Author Arasae Posted June 16, 2010 Author Posted June 16, 2010 SincereOnlineGuy--I'm 21, and he's 26. I graduated four years ago, and we've had no contact since then. After examining his contract, the law, and our own ethical/moral qualms, we've gone ahead and decided that dating is a-okay. =) All we have left to do is figure out when/where we're going! =D
SincereOnlineGuy Posted June 21, 2010 Posted June 21, 2010 SincereOnlineGuy--I'm 21, and he's 26. I graduated four years ago, and we've had no contact since then. After examining his contract, the law, and our own ethical/moral qualms, we've gone ahead and decided that dating is a-okay. =) All we have left to do is figure out when/where we're going! =D (sigh) In my example, it was "23" and "18"... and in reality you are "26" and "21"... to me this clearly counts as "something like that". The fact you've not seen one another in four years is doubly reassuring. You can now take advantage of already having a personal familiarity with one another. This is a lot like the rare case where young adult A begins a relationship with young adult B and only afterward do they find out that they are related by blood after having been raised separately. Genetics and laws might rule out such couples marrying and/or reproducing, but your case does NOT have the genetic concerns (and the 4 years of not seeing one another clearly absolves you both of the need for concern over any 'funny feelings' others get about it). I'm signing off in your specific case as giving you full blessing to date this former H.S. teacher of yours for as long as you both like!!! (not that my approval matters to anyone, or should...)

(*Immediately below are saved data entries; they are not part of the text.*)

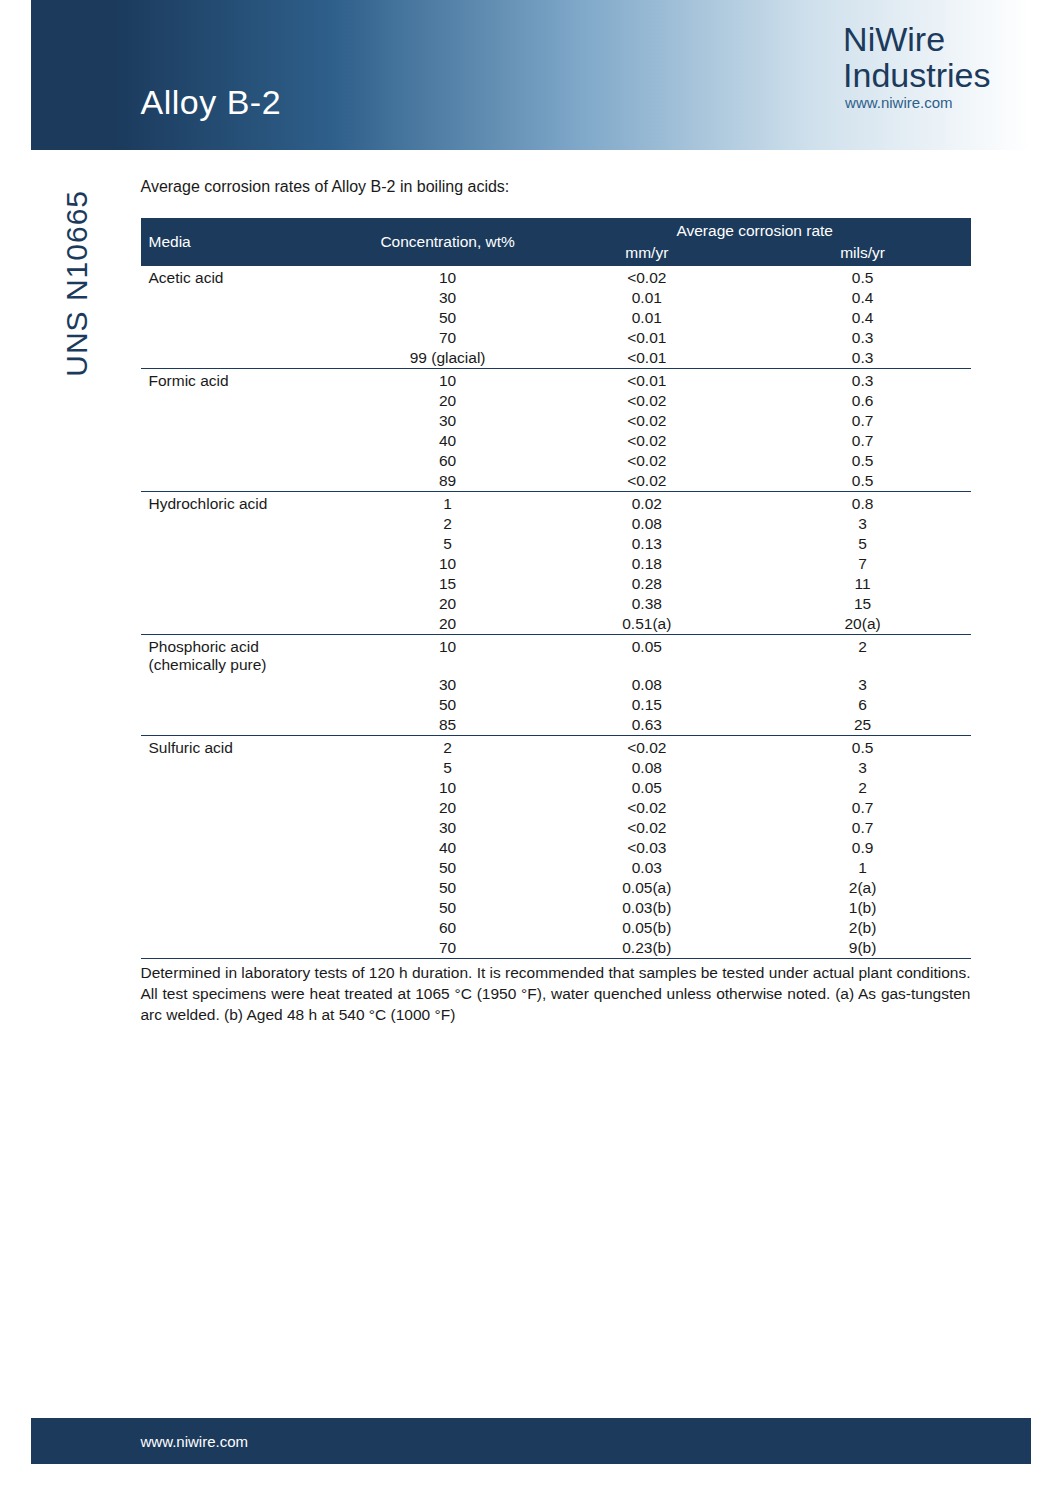Alloy B-2
NiWire
Industries
www.niwire.com
UNS N10665
Average corrosion rates of Alloy B-2 in boiling acids:
| Media | Concentration, wt% | Average corrosion rate |
| --- | --- | --- |
| mm/yr | mils/yr |
| Acetic acid | 10 | <0.02 | 0.5 |
| | 30 | 0.01 | 0.4 |
| | 50 | 0.01 | 0.4 |
| | 70 | <0.01 | 0.3 |
| | 99 (glacial) | <0.01 | 0.3 |
| Formic acid | 10 | <0.01 | 0.3 |
| | 20 | <0.02 | 0.6 |
| | 30 | <0.02 | 0.7 |
| | 40 | <0.02 | 0.7 |
| | 60 | <0.02 | 0.5 |
| | 89 | <0.02 | 0.5 |
| Hydrochloric acid | 1 | 0.02 | 0.8 |
| | 2 | 0.08 | 3 |
| | 5 | 0.13 | 5 |
| | 10 | 0.18 | 7 |
| | 15 | 0.28 | 11 |
| | 20 | 0.38 | 15 |
| | 20 | 0.51(a) | 20(a) |
| Phosphoric acid (chemically pure) | 10 | 0.05 | 2 |
| | 30 | 0.08 | 3 |
| | 50 | 0.15 | 6 |
| | 85 | 0.63 | 25 |
| Sulfuric acid | 2 | <0.02 | 0.5 |
| | 5 | 0.08 | 3 |
| | 10 | 0.05 | 2 |
| | 20 | <0.02 | 0.7 |
| | 30 | <0.02 | 0.7 |
| | 40 | <0.03 | 0.9 |
| | 50 | 0.03 | 1 |
| | 50 | 0.05(a) | 2(a) |
| | 50 | 0.03(b) | 1(b) |
| | 60 | 0.05(b) | 2(b) |
| | 70 | 0.23(b) | 9(b) |
Determined in laboratory tests of 120 h duration. It is recommended that samples be tested under actual plant conditions. All test specimens were heat treated at 1065 °C (1950 °F), water quenched unless otherwise noted. (a) As gas-tungsten arc welded. (b) Aged 48 h at 540 °C (1000 °F)
www.niwire.com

Chrome Barracuda Posted June 21, 2010 Posted June 21, 2010 Okay. I need some encouragement one way or another here: My ex-high school teacher and I keep chatting and I don't know if I should wait and try to drop enough hints to get HIM to ask me out, or if I should just go ahead and ask him out already. I think he's worried about crossing boundaries, but I can't be sure. Advice? Should I just go for it or bide my time? Ethically it looks wrong on many points. I mean what's the age difference between y'all two? what if it gets out he's banging his former students depending on the atmosphere and school district, i mean it's a roll of the dice?
D-Lish Posted June 21, 2010 Posted June 21, 2010 Ah, the ole 'who should chase' debate. I've thought about that and the answer is rather simple: 1.Whoever wants it more. 2. If you're interested in someone, but he/she doesn't know. It usually comes down to these two things. Whomever wants it more is automatically at a disadvantage. Oh, and the guy should do the chasing, never the other way around. I am hoping your ex HS teacher is in his mid-twenties and you aren't far behind.